How is it possible to detect an error in some piece of data if you aren't allowed to actually look at what the data even is? This is the fundamental question behind quantum error detection, and it would seem to be, by definition, an unsurmountable barrier—information stored in the form of the quantum bits known as qubits is so fragile that just the act of observing or measuring it turns it to junk.
It's a deep question and one that lies at the very heart of quantum computing. At the Association for Computing Machinery's Symposium on Theory of Computing in June, researchers from MIT, Google, the University of Sydney, and Cornell University will present a new solution to this problem that's based not on measuring the actual values of qubits, but on measuring the relationships between different qubits, a sort of indirect but revealing observation.
Error detection is among the least flashy corners of computer science and engineering, and the algorithms can even seem a bit arcane. Information is lost within any given system as a matter of course, not through hacking or some malicious intervention, but just as a feature of electrical hardware: noise. It comes in all sorts of different forms, some more avoidable than others, but, at the very least, electronics (or electronics not operating at absolute zero temperature) are subject to thermal noise. The result is that bits get lost or corrupted.
To look is to destroy
There are lots of ways of detecting these errors and even correcting them. A common and beautifully simple low-level example is the usage of parity bits, which is where all of the "1" bits in a binary string are added up and, depending on whether the detection scheme is based on odd or even parity, an extra bit is added to make the total number of bits appropriately odd or even. So, if the detection scheme was odd-based, and the total number of bits in a string was even, we'd add a bit. If it was odd, we'd do nothing.
Obviously, this isn't foolproof, but it does a really good job most of the time (most bit loss/corruption involves single bits per byte). But it involves actually counting the bits and "looking" at the data. With quantum data, we have no such luxury: to look is to destroy. This is fundamental.
Quantum error correction looked to be about impossible until 1994. This is when Peter Shor, a mathematics professor at MIT and the brain behind the encryption-defeating Shor's Algorithm, came up with the first workable correction scheme.
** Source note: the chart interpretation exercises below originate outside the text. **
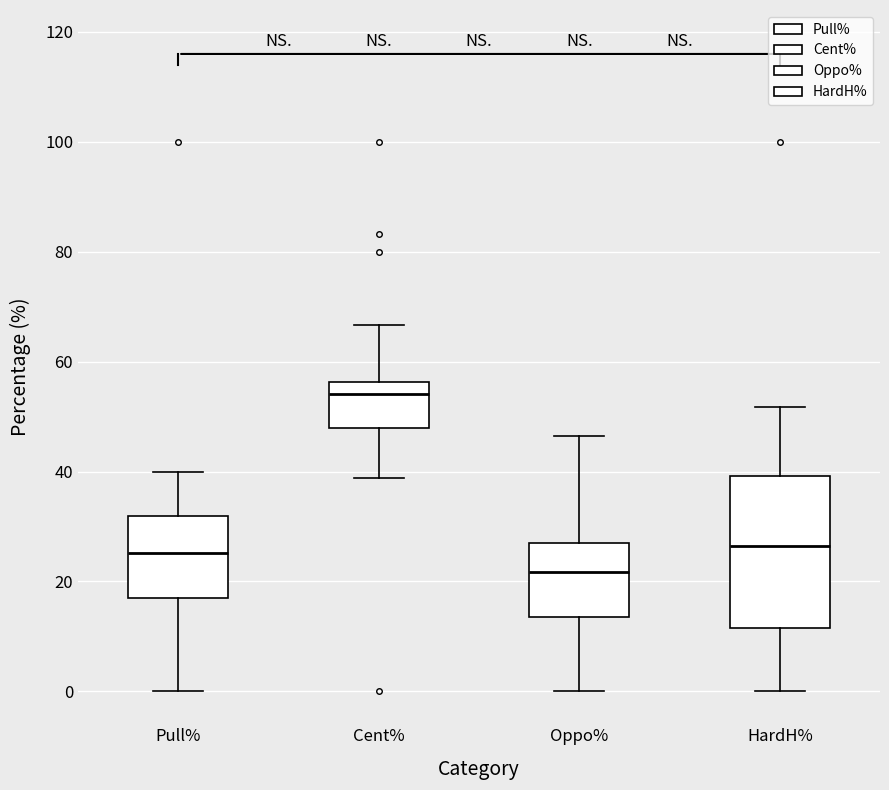

Reading left to right, transcribe this box plot: for each box, give where its median line is, the range the box spans, and where its two whiskers end, as read against the y-axis. The values are not printed on the chart, so give them approximately, as read against the axis.

Pull%: median 26, box 16 to 32, whiskers 0 to 40
Cent%: median 54, box 48 to 56, whiskers 38 to 66
Oppo%: median 22, box 14 to 26, whiskers 0 to 46
HardH%: median 26, box 12 to 40, whiskers 0 to 52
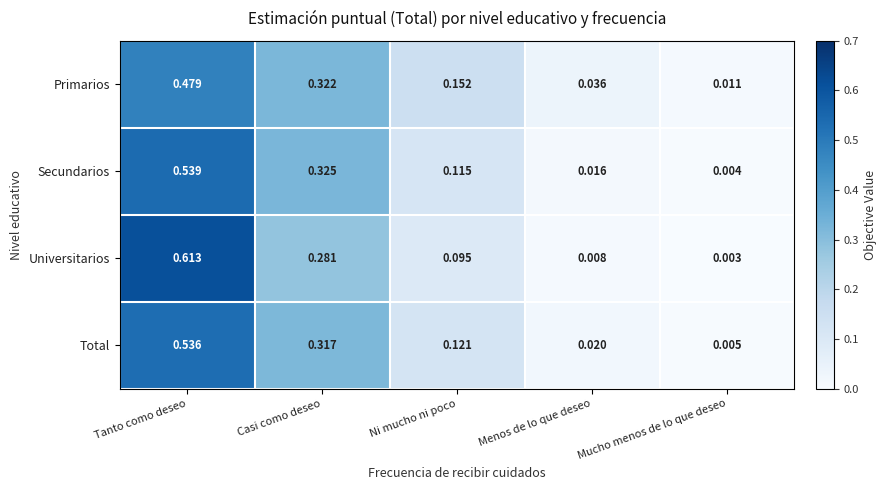

Between Casi como deseo and Mucho menos de lo que deseo, which series saw the biggest shift?

Secundarios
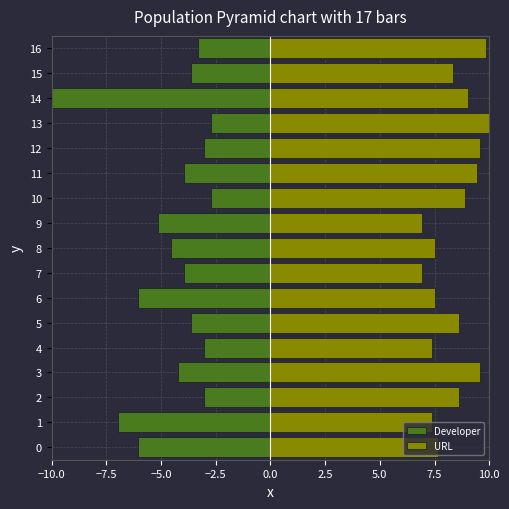

Reading right to left, what are all the values shown in this chart?

Developer: -3.3	-3.6	-10.0	-2.7	-3.0	-3.9	-2.7	-5.2	-4.5	-3.9	-6.1	-3.6	-3.0	-4.2	-3.0	-7.0	-6.1
URL: 9.9	8.3	9.0	10.0	9.6	9.4	8.9	6.9	7.5	6.9	7.5	8.6	7.4	9.6	8.6	7.4	7.6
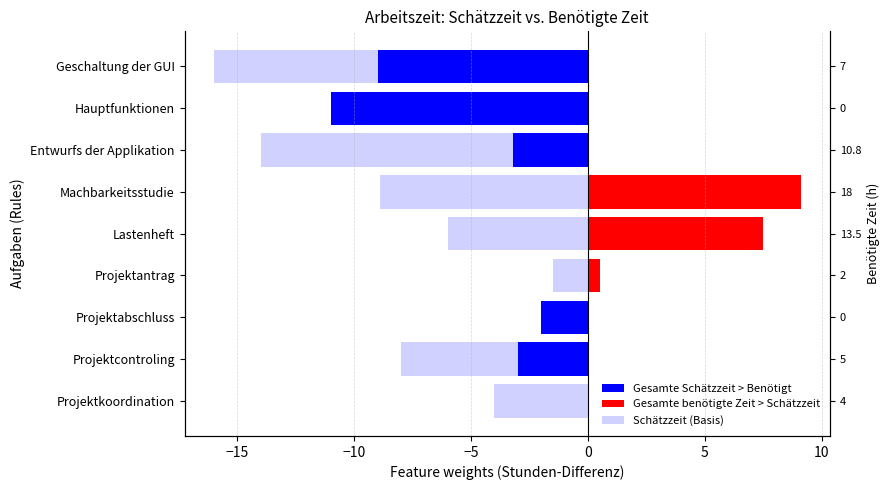

What are all the series names shown in the legend?

Gesamte Schätzzeit > Benötigt, Gesamte benötigte Zeit > Schätzzeit, Schätzzeit (Basis)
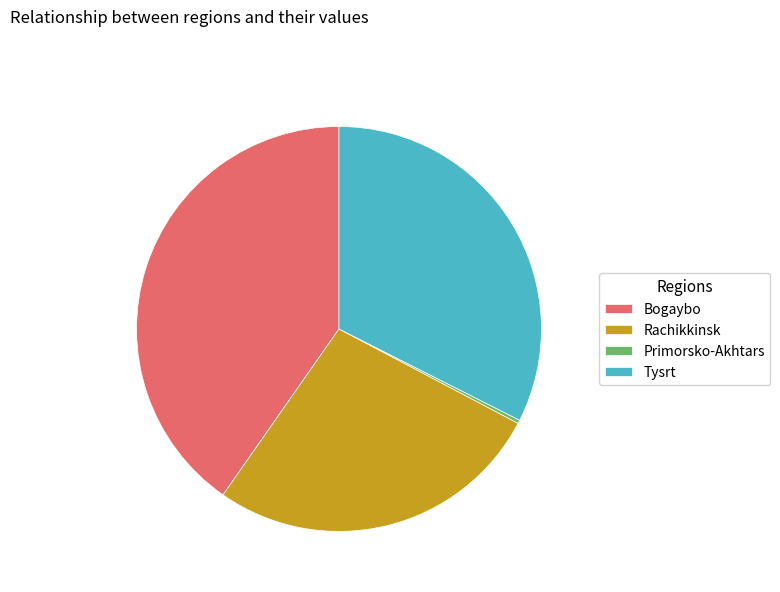

The Bogaybo slice represents 40% of the pie. True or false?

True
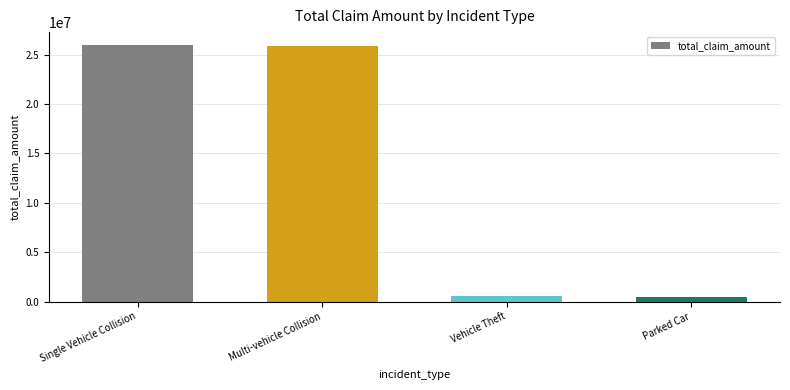

What is the difference between the second highest and second lowest values?

25307290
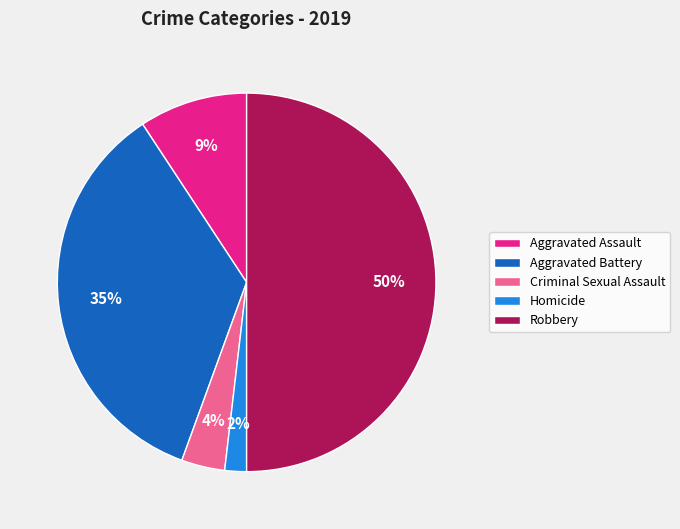

Is it true that Criminal Sexual Assault is 4% of the pie?

True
It goes a bit like this, courtesy of Aram Harrow, a physics professor at MIT and one of the researchers involved in the new error correction scheme, and a traffic light metaphor.
"A traffic light can be red or green," he says. "At a normal intersection, the four lights will be either RGRG or GRGR. This is an example of a (classical) error-correcting code because if you can't see one of the lights you can figure out what color it should be by looking at the other lights. In this case, you wouldn't say that 'one traffic light exists in four locations,' but instead you could say that the information about whose turn it is to drive is redundantly encoded in many locations."
"One difference between this and a quantum code," Harrow adds, "is in a classical code the information could be extracted from any one of many different locations (assuming there has been no error)‐e.g. seeing any one of the four traffic lights is enough—where in a quantum code the information cannot be extracted without accessing many different locations."
So, the question then becomes not what is the value of this qubit?, but does this qubit agree with this other qubit? It seems easy enough, but comes with a highly significant limitation: the number of errors that can be corrected must be less than the square root of the total number of qubits being analyzed.
In the most basic form of quantum error correction, called 3-bit repetition code, we take some qubit and entangle it with two others, so rather than having some particle occupying a combination of "1" and "0" states, we have a combination of "111" and "000" states.
The data is sent and at the other end, an operation is performed on the second and third qubits (leaving the first) and the result will correspond to one of the possible errors that might be found in a combination of "111" and "000." This part is only the detection, however, and the error correction comes courtesy of Shor, who devised a scheme that uses nine qubits rather than three.
"These measurement always have the form 'Does A disagree with B?,'" explains Harrow. "Except it might be, instead of A and B, A B C D E F G, a whole block of things. Those types of measurements, in a real system, can be very hard to do. That's why it's really desirable to reduce the number of qubits you have to measure at once."
Harrow and his group's new error correction scheme beats the square-root limit by giving quantum computations their own memories, in a way. That is, as some qubit or collection of qubits bounces around a quantum computer, it's always changing states/values through time. The new method assigns every time increment in the computation with its own bank of qubits representing the target qubit—the qubit we're trying to see whether it's correct or not—at that particular time. So, instead of having three or nine qubits traveling together through time, they're stretched out across time.
In this scheme, error detection/correction compares qubits that are entangled from one stage to the next; it's sort of like looking at a timeline. If a previous stage doesn't match with a future stage, then there you go. The catch is that implementing something like this, where every step in a given computation has its own bank of qubits, means a whole lot of complexity.
Harrow is nonetheless confident: "Almost all of the sparse schemes started out with not very many logical qubits, and then people figured out how to get a lot more. Usually, it's been easier to increase the number of logical qubits than to increase the distance—the number of errors you can correct. So we're hoping that will be the case for ours, too."
The group's work is explained further in a paper posted to the arXiv pre-print server.